5. Performance Optimization and Test Environment

Key optimizations applied:

  • Eliminated redundant plane-based world coordinate transform calls
  • Per-object ray casting cache with motion-based reuse
  • Configurable frame interval for re-verification
  • Scene update rate limiting
  • Latency sample synchronization improvements

Test environment:

  • Device: iPhone 16e (physical device)
  • OS: iOS 26
  • Build: Debug
  • Camera frame rate: 30 or 60
  • Object detection frame rate: 10–60
  • Measured across combinations of object tracking, ground plane computation, and world view mode

6. Results and Limitations

Real-time detection, object tracking, and plane-based world coordinate visualization are operational, and per-stage performance measurement enables bottleneck identification.

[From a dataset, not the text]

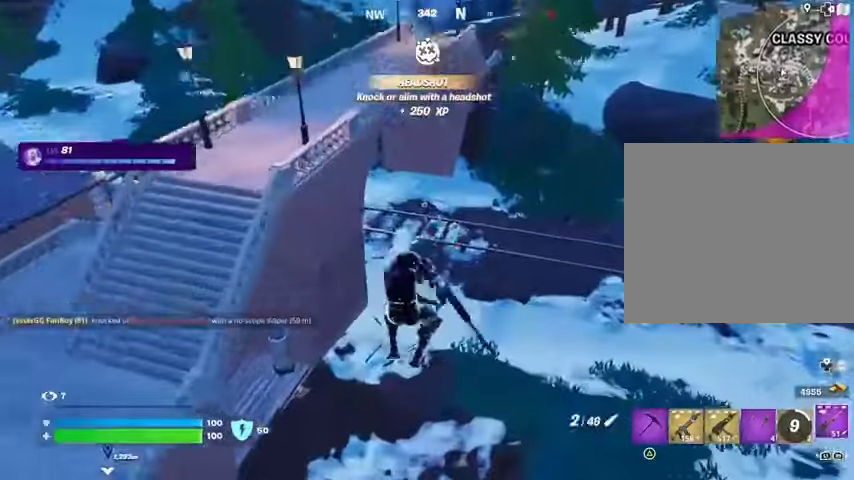
{"buttons": ["R1"], "left_stick": "up", "right_stick": "center", "events": [[33, "R1", "down"], [100, "R3", "down"], [167, "R1", "up"], [200, "R3", "up"], [433, "R1", "down"]]}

Key observations (based on current testing):

  • A model performance verification workflow was established for mobile environments.
  • iPhone-estimated object positions on the plane showed relatively small errors in some scenes.
  • Errors increased when real-world height changes were interpreted as in-plane movement.
  • Perspective inference and height estimation based on the ground plane were prone to error accumulation.
  • Augmented reality framework–based plane estimation, pose estimation, and world projection had high resource usage.
  • For top-down 2D views, homography-based transforms could be an alternative, though a definitive comparison requires further controlled experiments.

In summary, the system works even on devices like iPhone 16e without LiDAR, but there is a clear trade-off between perspective/height accuracy and resource usage.
On higher-end devices with LiDAR, different pose estimation and depth utilization paths could reduce errors.